EL Research

This page has some links to academic work in Extensive Listening

 Answers we need………

  • How much vocabulary do we learn from listening to an easy monologue text?
  • Does the vocabulary learning rate differ if the listener is part of a conversation?  (Interactive constructor of the text vs. passive recipient).
  • At what vocabulary coverage rate can learners pick up new words from listening? How does this vary for part of speech?
  • What kind of words do learners pick up from their listening?
  • How many repetitions of a word are needed to learn it receptively and to make it available for production?
  • Can learners notice that a word belongs to a word family from their listening?
  • How long is the delay between knowing a word receptively till it becomes available productively?
  • Does pausing help learners?  How? Does it have long term benefits?
  • Will learners learn more language from a tape and tapescript, or from a video of the text?
  • How much do visual elements affect learning rates? Are they different for still images vs. moving images, for example?
  • How many words are needed for fluent listening?

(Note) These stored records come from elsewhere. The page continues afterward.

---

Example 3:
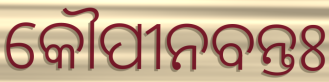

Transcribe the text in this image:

କୌପୀନବନ୍ତଃ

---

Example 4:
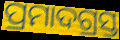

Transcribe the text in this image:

ପ୍ରମାଦଗ୍ରସ୍ତ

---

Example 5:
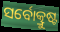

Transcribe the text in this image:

ସର୍ବୋତ୍କ୍ରୁଷ୍ଟ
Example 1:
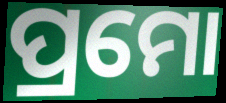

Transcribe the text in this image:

ପ୍ରମୋ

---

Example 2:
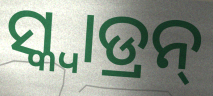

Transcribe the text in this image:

ସ୍କ୍ୱାଡ୍ରନ୍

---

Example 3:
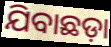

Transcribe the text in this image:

ଯିବାଛଡ଼ା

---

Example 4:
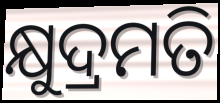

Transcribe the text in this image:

କ୍ଷୁଦ୍ରମତି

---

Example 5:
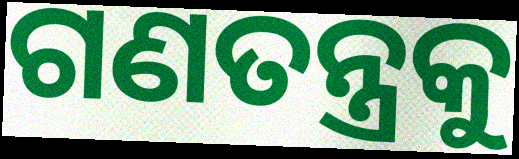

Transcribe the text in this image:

ଗଣତନ୍ତ୍ରକୁ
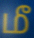
மீ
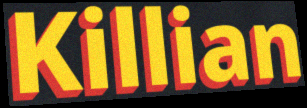
Killian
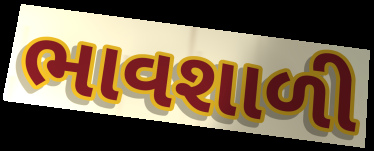
ભાવશાળી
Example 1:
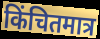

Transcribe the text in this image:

किंचितमात्र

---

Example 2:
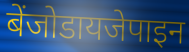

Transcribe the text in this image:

बेंजोडायजेपाइन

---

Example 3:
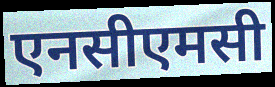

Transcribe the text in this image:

एनसीएमसी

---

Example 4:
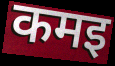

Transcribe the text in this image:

कमइ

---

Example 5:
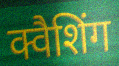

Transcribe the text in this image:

क्वैशिंग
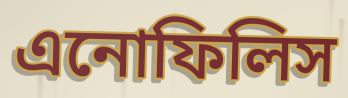
এনোফিলিস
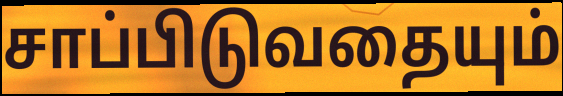
சாப்பிடுவதையும்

We have tons of data from ER but almost nothing for EL. This seems totally weird and unbalanced to me as almost every teacher encourages ‘conversation’ (and thereby listening) as a way to improve one’s English. Everything we know about ER’s benefits (for vocab learning, for overall motivation, for language consolidation, to build fluency etc etc etc) need to be confirmed (or rejected) for EL. All the canonical work done in ER needs to be mirrored with EL. E.g.

What’s the uptake of vocabulary from EL?
What known/unknown word ratio facilitates this?
How much listening is needed?
How does one’s EL ability develop?
What prevents/ encourages comprehension in fluent listening?
How do students segment the sound stream in EL?